SR:If the files were delivered via satellite, they’re simply deleted from the theatrical servers. If the files were delivered on hard media, the drive is returned and put back into available inventory. It’s then reformatted and reused. We get about four to six uses from each hard drive per year—with a lifecycle of three to five years—so our rule of thumb is that a hard drive can be erased and reused up to thirty times without a problem. The majority of our hard-drive replication and distribution takes place in Wilmington, Ohio.
FJI: How many versions do you make for a typical big-budget movie that will have international distribution?

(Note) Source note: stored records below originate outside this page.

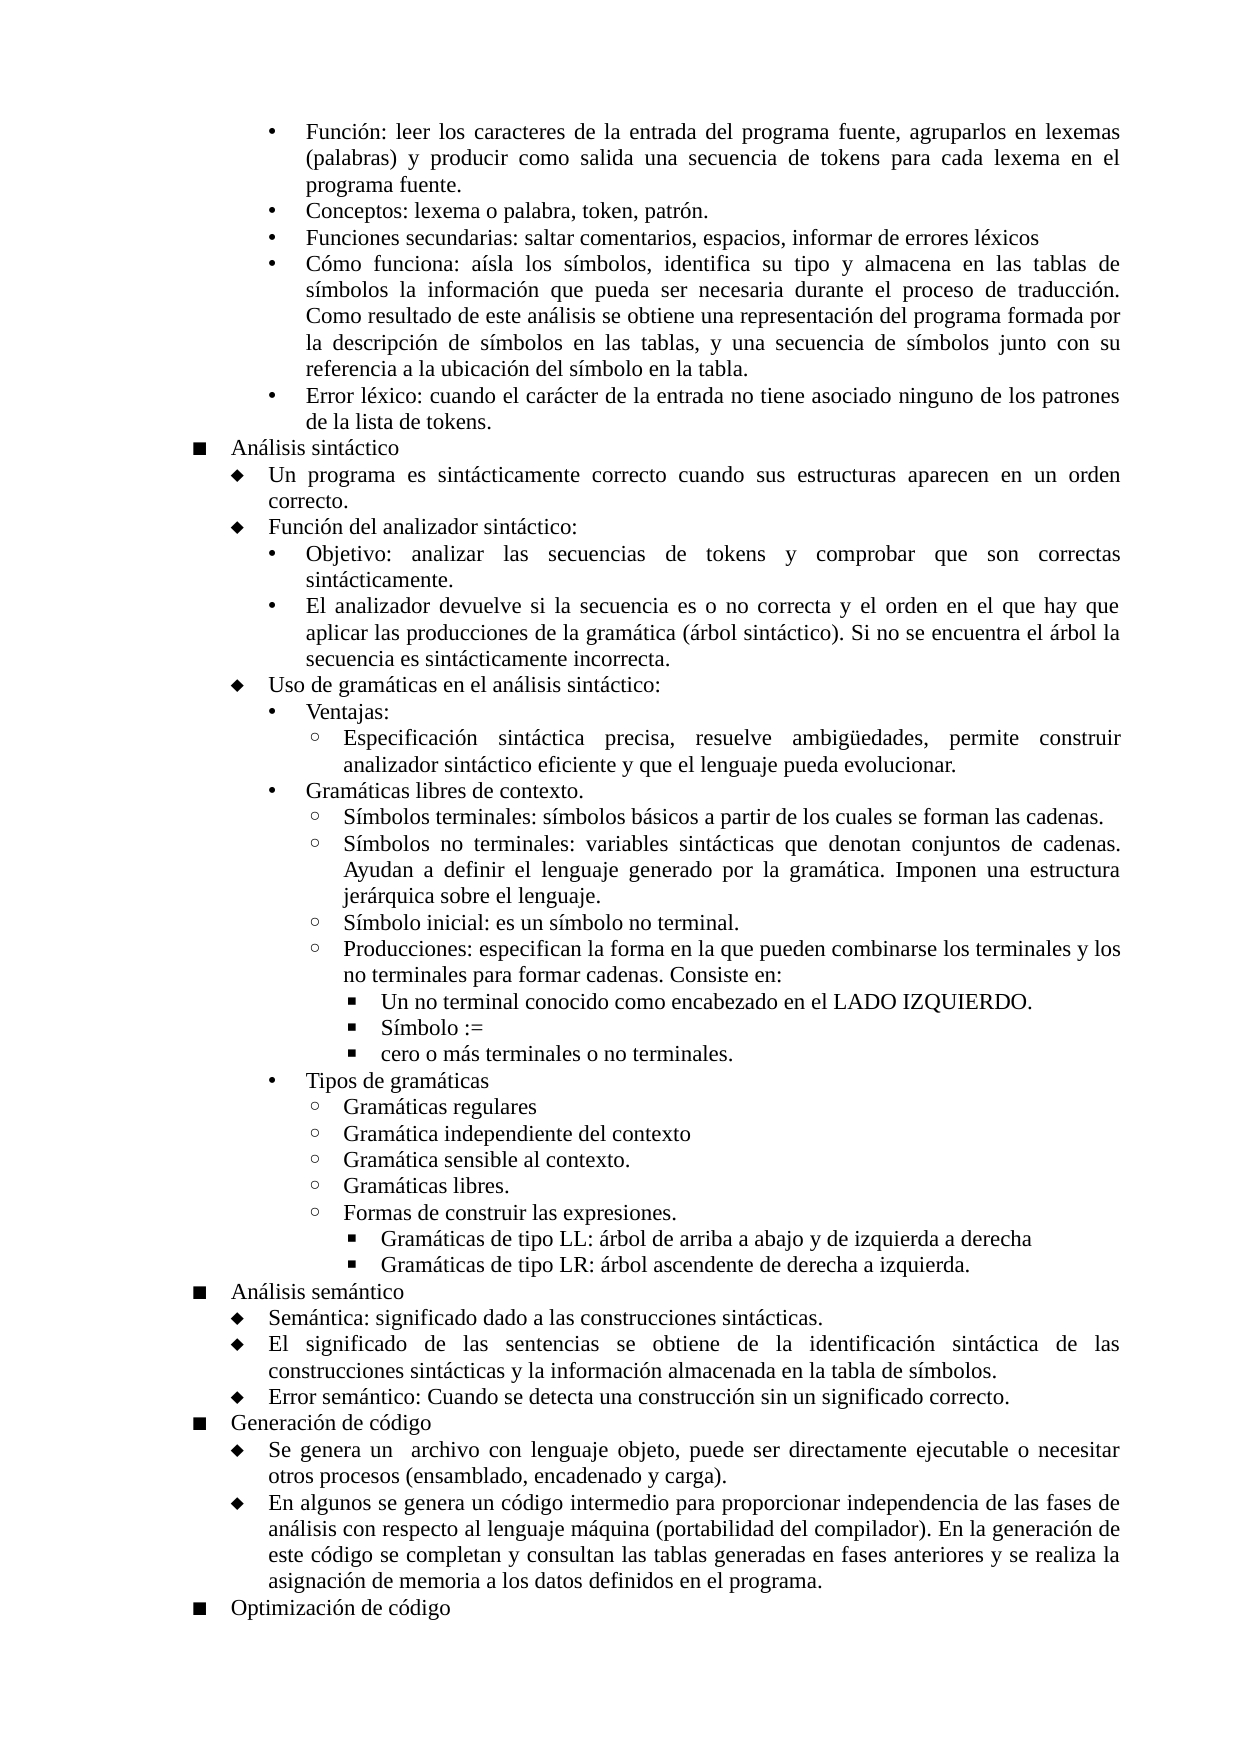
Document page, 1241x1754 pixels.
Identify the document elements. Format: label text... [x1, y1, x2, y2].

list Producciones: especifican la forma en la que pueden combinarse los terminales y los no terminales para formar cadenas. Consiste en: [306, 935, 1122, 988]
list Símbolos no terminales: variables sintácticas que denotan conjuntos de cadenas. Ayudan a definir el lenguaje generado por la gramática. Imponen una estructura jerárquica sobre el lenguaje. [306, 830, 1122, 909]
list Uso de gramáticas en el análisis sintáctico: [231, 672, 1122, 698]
list El analizador devuelve si la secuencia es o no correcta y el orden en el que hay que aplicar las producciones de la gramática (árbol sintáctico). Si no se encuentra el árbol la secuencia es sintácticamente incorrecta. [268, 592, 1122, 672]
list Cómo funciona: aísla los símbolos, identifica su tipo y almacena en las tablas de símbolos la información que pueda ser necesaria durante el proceso de traducción. Como resultado de este análisis se obtiene una representación del programa formada por la descripción de símbolos en las tablas, y una secuencia de símbolos junto con su referencia a la ubicación del símbolo en la tabla. [268, 250, 1122, 382]
list Gramáticas libres de contexto. [268, 777, 1122, 803]
list Análisis semántico [193, 1278, 1122, 1304]
list En algunos se genera un código intermedio para proporcionar independencia de las fases de análisis con respecto al lenguaje máquina (portabilidad del compilador). En la generación de este código se completan y consultan las tablas generadas en fases anteriores y se realiza la asignación de memoria a los datos definidos en el programa. [231, 1488, 1122, 1594]
list Un no terminal conocido como encabezado en el LADO IZQUIERDO. [343, 988, 1122, 1014]
list cero o más terminales o no terminales. [343, 1041, 1122, 1067]
list Formas de construir las expresiones. [306, 1199, 1122, 1225]
list Ventajas: [268, 698, 1122, 724]
list Análisis sintáctico [193, 434, 1122, 461]
list Generación de código [193, 1409, 1122, 1436]
list Gramáticas regulares [306, 1093, 1122, 1119]
list Símbolo inicial: es un símbolo no terminal. [306, 909, 1122, 935]
list Tipos de gramáticas [268, 1067, 1122, 1093]
list Se genera un archivo con lenguaje objeto, puede ser directamente ejecutable o necesitar otros procesos (ensamblado, encadenado y carga). [231, 1436, 1122, 1488]
list Gramáticas de tipo LR: árbol ascendente de derecha a izquierda. [343, 1251, 1122, 1278]
list Semántica: significado dado a las construcciones sintácticas. [231, 1304, 1122, 1330]
list Símbolos terminales: símbolos básicos a partir de los cuales se forman las cadenas. [306, 803, 1122, 830]
list Un programa es sintácticamente correcto cuando sus estructuras aparecen en un orden correcto. [231, 461, 1122, 513]
list Gramáticas de tipo LL: árbol de arriba a abajo y de izquierda a derecha [343, 1225, 1122, 1251]
list Función: leer los caracteres de la entrada del programa fuente, agruparlos en lexemas (palabras) y producir como salida una secuencia de tokens para cada lexema en el programa fuente. [268, 118, 1122, 197]
list Gramática independiente del contexto [306, 1119, 1122, 1146]
list Conceptos: lexema o palabra, token, patrón. [268, 197, 1122, 223]
list Funciones secundarias: saltar comentarios, espacios, informar de errores léxicos [268, 223, 1122, 250]
list Especificación sintáctica precisa, resuelve ambigüedades, permite construir analizador sintáctico eficiente y que el lenguaje pueda evolucionar. [306, 724, 1122, 777]
list Error léxico: cuando el carácter de la entrada no tiene asociado ninguno de los patrones de la lista de tokens. [268, 382, 1122, 434]
list Error semántico: Cuando se detecta una construcción sin un significado correcto. [231, 1383, 1122, 1409]
list Objetivo: analizar las secuencias de tokens y comprobar que son correctas sintácticamente. [268, 540, 1122, 592]
list Gramáticas libres. [306, 1172, 1122, 1199]
list Gramática sensible al contexto. [306, 1146, 1122, 1172]
list El significado de las sentencias se obtiene de la identificación sintáctica de las construcciones sintácticas y la información almacenada en la tabla de símbolos. [231, 1330, 1122, 1383]
list Símbolo := [343, 1014, 1122, 1041]
list Función del analizador sintáctico: [231, 513, 1122, 540]
list Optimización de código [193, 1594, 1122, 1620]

SR: Among our different offices, we make DCPs for the world, so for a 2D-only feature, we might make 60-plus versions; if the movie will be distributed in 2D and 3D, we might make 300-plus versions. For some theatrical releases, we’ve delivered upwards of 600-plus different versions. We make DCPs for all audio and image formats—and for about 85 different languages across the world. Those versions get their own “sign-off”—which differ client by client. We’ve also made trailers that have had over a hundred versions—including subtitled or dubbed versions for other countries.
FJI: How is trailer work different from feature distribution?

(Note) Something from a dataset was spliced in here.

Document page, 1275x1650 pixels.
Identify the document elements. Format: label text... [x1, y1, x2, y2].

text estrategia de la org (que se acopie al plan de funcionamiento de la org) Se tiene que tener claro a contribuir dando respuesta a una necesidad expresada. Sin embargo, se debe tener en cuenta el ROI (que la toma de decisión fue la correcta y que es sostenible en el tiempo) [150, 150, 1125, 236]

SR: A feature takes hours to package; a trailer can take fifteen minutes. While we may have several weeks to work on a feature, a trailer usually has to be made within three to five days of release. And of course, trailers are unencrypted; feature content is encrypted with military-spec cryptographic file protection—128-bit symmetric keys per track file.
FJI: Do you create keys?
SR: We create KDMs—key delivery messages—using information supplied by equipment manufacturers—the “public certificates”—client timelines, and a proprietary TDL—trusted device list—of equipment with “private certificates.” Each KDM is specific to an exact piece of content, a precise system in a designated auditorium, and an explicit time window set by the client. That’s been the process from the beginning; it hasn’t changed and because it works well, I don’t expect it will.
FJI: As you look into the future, what changes do you see in your part of the business?
SR: Digital standards have been evolving, so the industry has been aiming at a moving target. Now that SMPTE has finalized their specifications and guidelines, the industry is moving into a more stable phase. There will be further iterations with the introduction of new technologies, but “would,” “should” and “could” are being replaced by “must” and “will”—so content creators and equipment manufacturers are clearer on what’s needed. For us, I’m expecting that as systems become smarter and talk to each other, our work will become more automated with less need to create as many versions. Once upon a time, film was a very limiting system, but it had a simple elegance. Digital brought more choices and more capabilities—but also more complexity. I’m hoping that, as the “final” standards are adopted, the industry will find a way to combine the power of digital with the simplicity of film—and that will open new possibilities for everyone, including us. That’s what I’m looking forward to.